Gli immobili in vendita rappresentano spazi che potrebbero essere trasformati in case popolari, rispondendo alle esigenze di migliaia di famiglie. Vendere a privati significa rinunciare a una visione sociale e cedere all’idea che il profitto venga prima del benessere dei cittadini. Trasformare questi spazi in abitazioni richiederebbe risorse, ma non è forse compito delle istituzioni trovare soluzioni sostenibili per garantire il diritto alla casa?
Si parla di “rigenerazione urbana”, ma senza chiarezza su come verranno gestiti i fondi ottenuti dalle vendite. Napoli ha già assistito a promesse non mantenute, con periferie abbandonate e progetti mai realizzati. Questo piano rischia di essere l’ennesima manovra tampone che sacrifica il futuro dei più deboli per un guadagno immediato.

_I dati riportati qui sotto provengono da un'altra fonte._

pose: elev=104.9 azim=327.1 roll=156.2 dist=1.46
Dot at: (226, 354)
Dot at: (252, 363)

Perché non destinare questi immobili a progetti sociali e abitativi? Perché non coinvolgere la cittadinanza in un dibattito aperto? La scelta di vendere mostra una politica miope, incapace di immaginare una Napoli che investa davvero sulle sue periferie e sul diritto alla dignità.
La vendita degli immobili comunali è l’ennesima dimostrazione di come le istituzioni continuino a ignorare i bisogni delle fasce più fragili. Napoli non ha bisogno di soluzioni rapide, ma di un piano coraggioso che metta al centro le persone e non i profitti.